Amazon met le feu au secteur des paiements en s’attaquant à Visa
C’est un coup de pression pour les organismes de paiement. Amazon a notifié à ses clients qu’il n’accepterait plus les cartes de crédit Visa britanniques en règlement des achats effectués sur son site ou via ses applications à partir du 19 janvier. Amazon justifie cela par « les frais élevés » prélevés par Visa, dans un message adressé à ses clients. La société précise que les cartes à débit immédiat ne seront pas affectées par cette décision. Les clients pourront aussi utiliser les cartes de crédit issues d’autres organismes, comme Eurocard, MasterCard ou American Express.
Le leader mondial du commerce en ligne n’a donc pas hésité à se mettre à dos le leader mondial des paiements numériques. «Nous sommes très déçus qu’Amazon menace de restreindre le choix des consommateurs à l’avenir», a déclaré un porte-parole de Visa dans un mail envoyé à la presse, dont L’Agefi. «Nous avons une relation de longue date avec Amazon, et nous continuons à travailler pour trouver une solution, afin que nos porteurs de cartes puissent utiliser leurs cartes de crédit Visa sur Amazon UK sans les restrictions imposées à partir de janvier 2022», a-t-il précisé.

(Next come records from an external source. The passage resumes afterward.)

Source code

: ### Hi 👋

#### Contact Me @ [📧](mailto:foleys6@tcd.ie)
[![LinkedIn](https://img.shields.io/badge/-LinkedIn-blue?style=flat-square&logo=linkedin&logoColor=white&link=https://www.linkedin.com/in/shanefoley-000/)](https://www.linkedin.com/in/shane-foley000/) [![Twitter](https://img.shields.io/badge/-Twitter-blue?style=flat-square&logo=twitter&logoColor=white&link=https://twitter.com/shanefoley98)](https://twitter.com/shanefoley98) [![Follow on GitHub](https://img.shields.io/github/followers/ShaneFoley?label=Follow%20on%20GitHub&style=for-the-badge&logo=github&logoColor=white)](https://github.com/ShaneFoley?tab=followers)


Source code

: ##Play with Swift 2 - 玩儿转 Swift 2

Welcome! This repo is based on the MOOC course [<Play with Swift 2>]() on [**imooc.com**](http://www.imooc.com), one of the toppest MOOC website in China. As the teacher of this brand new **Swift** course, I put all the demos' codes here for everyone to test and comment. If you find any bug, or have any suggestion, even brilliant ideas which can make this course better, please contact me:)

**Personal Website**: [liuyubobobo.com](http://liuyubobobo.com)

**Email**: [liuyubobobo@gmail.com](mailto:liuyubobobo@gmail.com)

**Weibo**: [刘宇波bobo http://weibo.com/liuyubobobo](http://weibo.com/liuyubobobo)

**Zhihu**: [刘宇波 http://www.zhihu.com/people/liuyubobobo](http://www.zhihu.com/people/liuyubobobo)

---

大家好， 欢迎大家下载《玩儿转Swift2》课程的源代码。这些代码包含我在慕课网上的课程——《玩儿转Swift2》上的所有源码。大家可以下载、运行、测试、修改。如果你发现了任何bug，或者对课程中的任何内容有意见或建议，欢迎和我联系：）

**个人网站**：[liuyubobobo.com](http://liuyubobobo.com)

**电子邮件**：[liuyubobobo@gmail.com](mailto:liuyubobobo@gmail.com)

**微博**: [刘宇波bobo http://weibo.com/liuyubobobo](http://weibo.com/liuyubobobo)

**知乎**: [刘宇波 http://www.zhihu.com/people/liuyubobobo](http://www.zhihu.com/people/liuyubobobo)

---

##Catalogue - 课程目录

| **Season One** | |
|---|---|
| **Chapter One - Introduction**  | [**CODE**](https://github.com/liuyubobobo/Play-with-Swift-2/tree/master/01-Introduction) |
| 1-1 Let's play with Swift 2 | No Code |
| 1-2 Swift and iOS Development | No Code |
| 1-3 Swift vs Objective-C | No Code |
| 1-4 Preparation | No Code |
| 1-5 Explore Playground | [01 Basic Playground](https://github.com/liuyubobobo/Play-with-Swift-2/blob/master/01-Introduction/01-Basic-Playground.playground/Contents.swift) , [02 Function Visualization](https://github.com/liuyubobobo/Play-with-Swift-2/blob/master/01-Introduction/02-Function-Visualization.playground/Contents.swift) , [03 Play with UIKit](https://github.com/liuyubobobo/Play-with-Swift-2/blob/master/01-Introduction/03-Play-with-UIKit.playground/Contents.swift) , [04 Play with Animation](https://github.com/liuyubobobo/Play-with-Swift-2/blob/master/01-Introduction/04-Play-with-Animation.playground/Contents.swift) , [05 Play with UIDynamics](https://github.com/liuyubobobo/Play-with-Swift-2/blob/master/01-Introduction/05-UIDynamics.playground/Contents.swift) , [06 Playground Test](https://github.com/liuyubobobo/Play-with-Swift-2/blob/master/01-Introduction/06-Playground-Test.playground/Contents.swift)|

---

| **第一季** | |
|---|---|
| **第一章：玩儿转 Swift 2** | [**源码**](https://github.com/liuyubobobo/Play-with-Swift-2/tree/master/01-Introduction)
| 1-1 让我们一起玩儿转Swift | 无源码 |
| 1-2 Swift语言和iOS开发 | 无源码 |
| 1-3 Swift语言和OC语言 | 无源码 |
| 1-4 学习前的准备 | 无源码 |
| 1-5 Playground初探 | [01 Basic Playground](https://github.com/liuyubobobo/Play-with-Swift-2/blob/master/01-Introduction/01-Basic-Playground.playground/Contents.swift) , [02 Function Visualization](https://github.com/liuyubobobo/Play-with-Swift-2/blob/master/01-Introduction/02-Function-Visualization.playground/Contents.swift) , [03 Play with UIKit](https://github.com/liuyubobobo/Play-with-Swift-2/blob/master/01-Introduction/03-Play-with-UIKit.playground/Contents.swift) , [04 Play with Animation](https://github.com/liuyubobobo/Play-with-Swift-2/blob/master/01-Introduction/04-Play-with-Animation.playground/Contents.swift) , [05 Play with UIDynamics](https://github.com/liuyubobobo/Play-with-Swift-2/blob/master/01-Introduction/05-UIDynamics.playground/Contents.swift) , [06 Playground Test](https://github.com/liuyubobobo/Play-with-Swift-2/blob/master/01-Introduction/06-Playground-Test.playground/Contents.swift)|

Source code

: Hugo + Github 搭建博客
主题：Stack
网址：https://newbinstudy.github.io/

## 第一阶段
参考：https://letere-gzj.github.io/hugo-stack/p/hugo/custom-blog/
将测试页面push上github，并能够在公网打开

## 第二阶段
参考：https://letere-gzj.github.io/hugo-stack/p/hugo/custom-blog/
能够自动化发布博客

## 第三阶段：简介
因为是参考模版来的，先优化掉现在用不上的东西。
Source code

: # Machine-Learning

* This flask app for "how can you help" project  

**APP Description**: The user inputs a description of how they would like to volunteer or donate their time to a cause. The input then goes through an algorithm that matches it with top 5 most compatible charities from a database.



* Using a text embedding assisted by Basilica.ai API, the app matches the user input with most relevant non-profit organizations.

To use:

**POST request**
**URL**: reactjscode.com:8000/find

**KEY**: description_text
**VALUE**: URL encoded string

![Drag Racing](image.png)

La décision d’Amazon, si elle reste circonscrite à la Grande-Bretagne, apparaît largement supportable pour l’entreprise de paiement. Bloomberg Intelligence rappelle en effet qu’Amazon détient une part de marché de 25% sur le commerce en ligne en Grande-Bretagne, représentant un volume de 29 milliards de dollars (25 milliards d’euros) ou 0,26% des volumes totaux de Visa. Sachant que, dans les comptes annuels de Visa au 30 septembre 2021, les volumes de transactions opérées via les cartes de crédit hors Etats-Unis représentent environ 40% du total des transactions, le reste passant par les cartes de débit.
Réaction immédiate
L’initiative a néanmoins été prise très au sérieux, notamment par les autorités. Le régulateur des systèmes de paiement britannique, le Payment System Regulator (PSR) a ainsi réagi immédiatement et déclaré dans un communiqué qu’«il y a de vraies questions sur le fonctionnement du marché des cartes. Nous avons déjà souligné nos inquiétudes concernant les frais du système (…). Nous prenons note des mesures prises par Amazon et nous nous engageons avec toutes les parties concernées pour comprendre l’impact sur les personnes et les entreprises».
La réaction des marchés financiers a aussi été vive, le titre Visa perdant plus de 5% à l’ouverture à la Bourse de New York. Il existe en effet un danger que cette décision fasse tache d’huile et qu’elle reflète une volonté d’Amazon de revoir plus largement sa politique concernant les paiements. Une telle interdiction aux Etats-Unis aurait des répercussions bien plus importantes. Or, dans plusieurs pays, Amazon essaie depuis des mois de passer outre les sociétés de paiement. En France, par exemple, le site de e-commerce encourage les consommateurs, à l’aide de coupons de réduction, à effectuer leurs paiements par virement, en enregistrant un relevé d’identité bancaire sur le site, plutôt que leur carte bancaire.
Cette annonce pourrait n’être qu’un coup de semonce. Les analystes de Morgan Stanley cités par Bloomberg s’attendent par exemple «à ce que les entreprises parviennent à un règlement négocié, dont les détails ne seront probablement pas divulgués, mais qui n’auraient probablement pas d’importance pour les résultats de Visa». Cet avis est aussi partagé par d’autres analystes. Il n’empêche, le secteur entier des entreprises de paiement a souffert mercredi sur les marchés. L’action de Mastercard, par exemple, abandonnait aussi plus de 4% en Bourse hier dans la journée.